OS PRIMEIROS ANOS DO BAIRRO DO ALECRIM E UMA OUTRA VERSÃO SOBRE A ORIGEM DO SEU NOME

Uma Carta Produzida por um dos Primeiros Moradores do que Se Tornaria o Bairro do Alecrim Informa Uma Outra Versão Sobre a Sua Toponímia e Quem Teria “Batizado” um dos Mais Tradicionais Bairros de Natal

Rostand Medeiros – IHGRN

Segundo o historiador Luís da Câmara Cascudo, antes da existência do que hoje conhecemos como Cemitério Público do Alecrim, as pessoas em Natal eram enterradas na parte interna, ou nas proximidades das igrejas católicas[1]. E isso eram um baita de um problema.

Cemitério Público do Alecrim na década de 1920.

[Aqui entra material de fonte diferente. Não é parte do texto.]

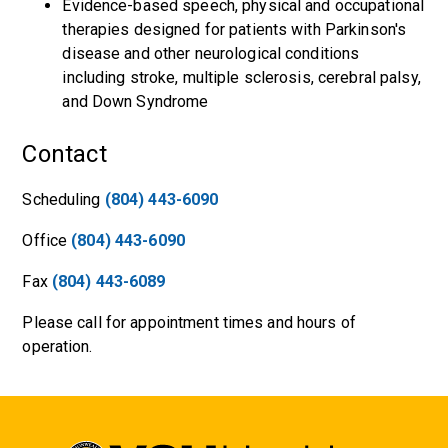
Evidence-based speech, physical and occupational
therapies designed for patients with Parkinson's
disease and other neurological conditions
including stroke, multiple sclerosis, cerebral palsy,
and Down Syndrome
Contact
Scheduling
(804) 443-6090
Office
(804) 443-6090
Fax
(804) 443-6089
Please call for appointment times and hours of
operation.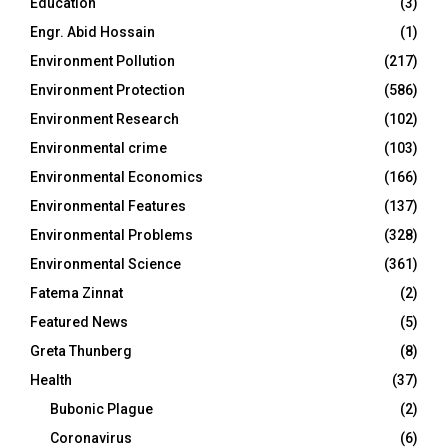
Education
(3)
Engr. Abid Hossain
(1)
Environment Pollution
(217)
Environment Protection
(586)
Environment Research
(102)
Environmental crime
(103)
Environmental Economics
(166)
Environmental Features
(137)
Environmental Problems
(328)
Environmental Science
(361)
Fatema Zinnat
(2)
Featured News
(5)
Greta Thunberg
(8)
Health
(37)
Bubonic Plague
(2)
Coronavirus
(6)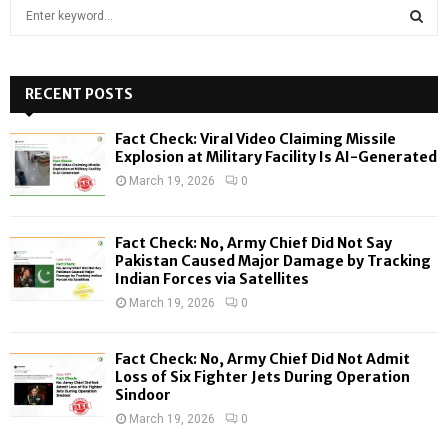
S
e
a
S
r
c
RECENT POSTS
E
h
f
A
Fact Check: Viral Video Claiming Missile
o
Explosion at Military Facility Is AI-Generated
r
R
March 19, 2026
0
:
C
Fact Check: No, Army Chief Did Not Say
H
Pakistan Caused Major Damage by Tracking
Indian Forces via Satellites
March 19, 2026
0
Fact Check: No, Army Chief Did Not Admit
Loss of Six Fighter Jets During Operation
Sindoor
March 19, 2026
0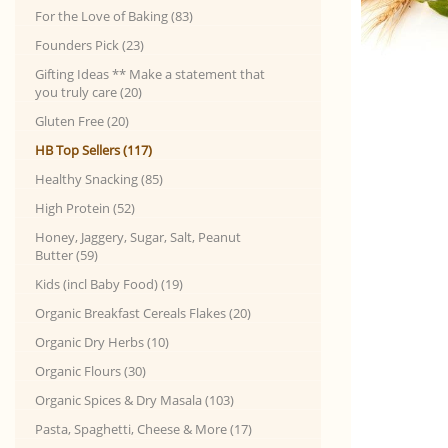
For the Love of Baking (83)
Founders Pick (23)
Gifting Ideas ** Make a statement that
you truly care (20)
Gluten Free (20)
HB Top Sellers (117)
Healthy Snacking (85)
High Protein (52)
Honey, Jaggery, Sugar, Salt, Peanut
Butter (59)
Kids (incl Baby Food) (19)
Organic Breakfast Cereals Flakes (20)
Organic Dry Herbs (10)
Organic Flours (30)
Organic Spices & Dry Masala (103)
Pasta, Spaghetti, Cheese & More (17)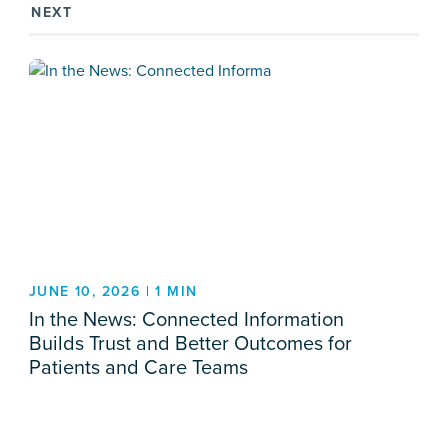
NEXT
JUNE 10, 2026 | 1 MIN
In the News: Connected Information
Builds Trust and Better Outcomes for
Patients and Care Teams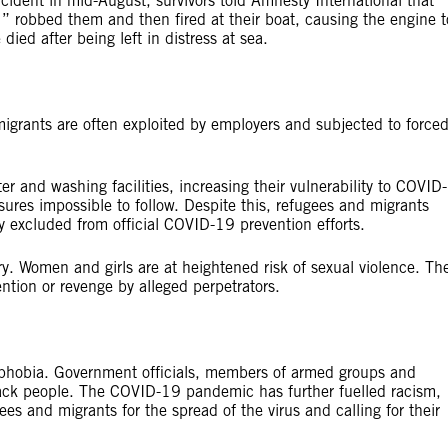
cident in mid-August, survivors told Amnesty International that
robbed them and then fired at their boat, causing the engine t
ied after being left in distress at sea.
igrants are often exploited by employers and subjected to force
r and washing facilities, increasing their vulnerability to COVID-
ures impossible to follow. Despite this, refugees and migrants
y excluded from official COVID-19 prevention efforts.
ry. Women and girls are at heightened risk of sexual violence. Th
ention or revenge by alleged perpetrators.
phobia. Government officials, members of armed groups and
Black people. The COVID-19 pandemic has further fuelled racism,
ees and migrants for the spread of the virus and calling for their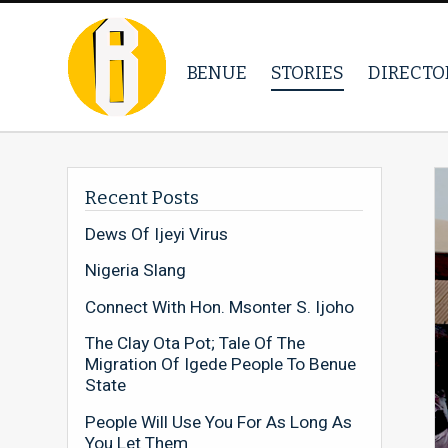
BENUE
STORIES
DIRECTO
Recent Posts
Dews Of Ijeyi Virus
Nigeria Slang
Connect With Hon. Msonter S. Ijoho
The Clay Ota Pot; Tale Of The
Migration Of Igede People To Benue
State
People Will Use You For As Long As
You Let Them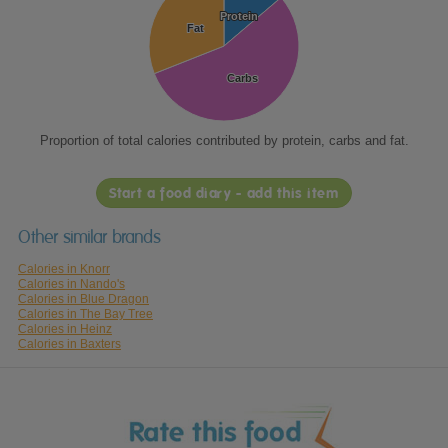
Protein
Protein
Fat
Fat
Carbs
Carbs
Proportion of total calories contributed by protein, carbs and fat.
Start a food diary - add this item
Other similar brands
Calories in Knorr
Calories in Nando's
Calories in Blue Dragon
Calories in The Bay Tree
Calories in Heinz
Calories in Baxters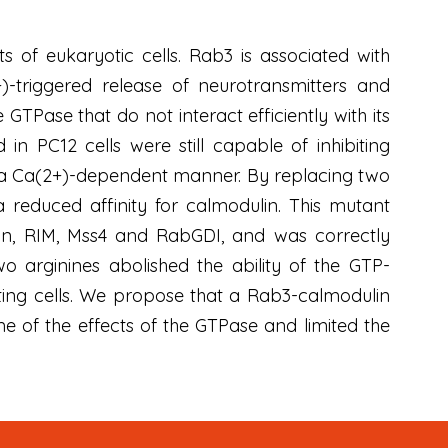
of eukaryotic cells. Rab3 is associated with
)-triggered release of neurotransmitters and
TPase that do not interact efficiently with its
 in PC12 cells were still capable of inhibiting
n a Ca(2+)-dependent manner. By replacing two
reduced affinity for calmodulin. This mutant
ilin, RIM, Mss4 and RabGDI, and was correctly
 arginines abolished the ability of the GTP-
eting cells. We propose that a Rab3-calmodulin
 of the effects of the GTPase and limited the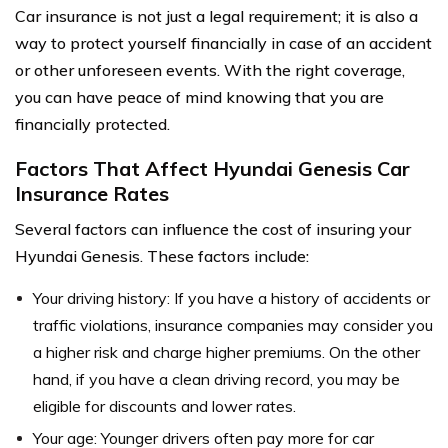
Car insurance is not just a legal requirement; it is also a
way to protect yourself financially in case of an accident
or other unforeseen events. With the right coverage,
you can have peace of mind knowing that you are
financially protected.
Factors That Affect Hyundai Genesis Car
Insurance Rates
Several factors can influence the cost of insuring your
Hyundai Genesis. These factors include:
Your driving history: If you have a history of accidents or
traffic violations, insurance companies may consider you
a higher risk and charge higher premiums. On the other
hand, if you have a clean driving record, you may be
eligible for discounts and lower rates.
Your age: Younger drivers often pay more for car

Podemos perceber essa necessidade através do registro de uma sessão da Assembleia Legislativa Provincial, ocorrida em 29 de julho de 1851, quando João Ignácio de Loyola Barros debateu com José Moreira Brandão Castelo Branco se uma verba de 500$000 (quinhentos mil réis) seria destinada para a iluminação pública ou para a construção de um cemitério. Ganhou a iluminação[2].

Quanto ao cemitério público, segundo Câmara Cascudo, somente em 8 de fevereiro de 1856, o Presidente da Província Antônio Bernardo dos Passos fechou um contrato com o mestre Manuel da Costa Reis para a construção de um cemitério pelo valor de 3.400$000 (três contos e quatrocentos mil réis), “na esplanada que fica no caminho das Quintas” [3]. Como podemos perceber o valor aumentou bastante em relação do que se previu gastar com a mesma obra em 1851. E a razão para o aumento dos gastos é bem clara e transparente, pois 1856 foi o ano da cólera[4].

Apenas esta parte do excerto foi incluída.